• _Exercise description_: Please show every line in the entries below that includes the word "Cookies".

• _Input data_:
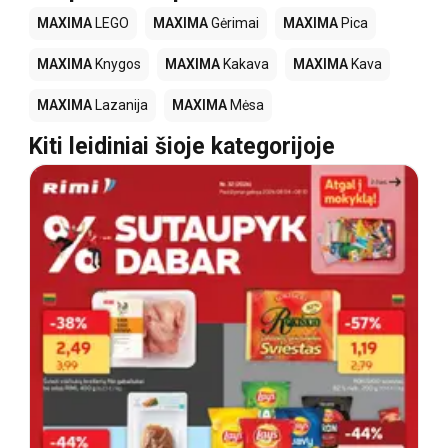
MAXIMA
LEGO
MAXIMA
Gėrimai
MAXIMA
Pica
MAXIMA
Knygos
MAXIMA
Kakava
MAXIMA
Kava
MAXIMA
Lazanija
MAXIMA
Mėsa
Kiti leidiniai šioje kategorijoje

...

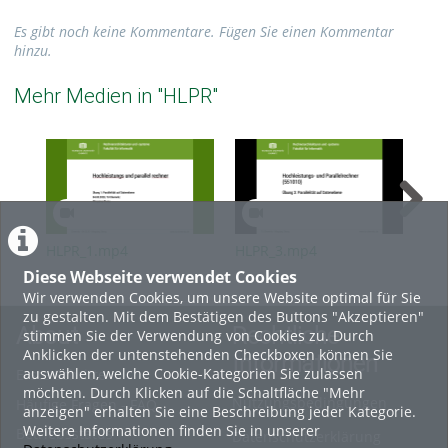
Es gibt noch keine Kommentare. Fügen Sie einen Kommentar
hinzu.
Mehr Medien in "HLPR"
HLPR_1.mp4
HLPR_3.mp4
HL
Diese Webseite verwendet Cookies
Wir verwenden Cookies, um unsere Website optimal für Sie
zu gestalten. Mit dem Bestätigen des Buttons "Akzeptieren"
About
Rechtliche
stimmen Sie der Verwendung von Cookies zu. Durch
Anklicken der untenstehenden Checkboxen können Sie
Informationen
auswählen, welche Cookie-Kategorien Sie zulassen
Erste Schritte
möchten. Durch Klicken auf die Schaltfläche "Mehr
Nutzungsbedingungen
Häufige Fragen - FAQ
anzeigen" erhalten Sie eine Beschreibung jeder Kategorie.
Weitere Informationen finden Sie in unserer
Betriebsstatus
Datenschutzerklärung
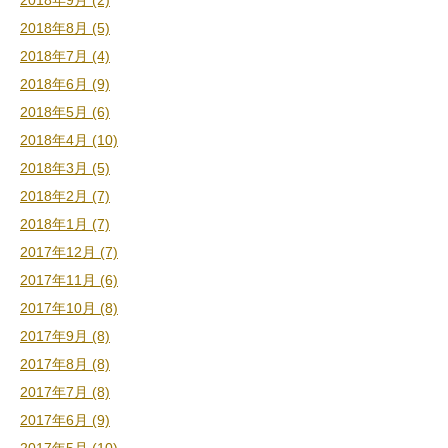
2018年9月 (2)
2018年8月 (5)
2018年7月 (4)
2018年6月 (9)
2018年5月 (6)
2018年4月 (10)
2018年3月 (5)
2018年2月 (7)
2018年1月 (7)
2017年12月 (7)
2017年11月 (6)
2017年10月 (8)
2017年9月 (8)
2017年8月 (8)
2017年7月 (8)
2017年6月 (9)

• _Worked solution_:
Diese Webseite verwendet Cookies
Wir verwenden Cookies, um unsere Website optimal für Sie
stimmen Sie der Verwendung von Cookies zu. Durch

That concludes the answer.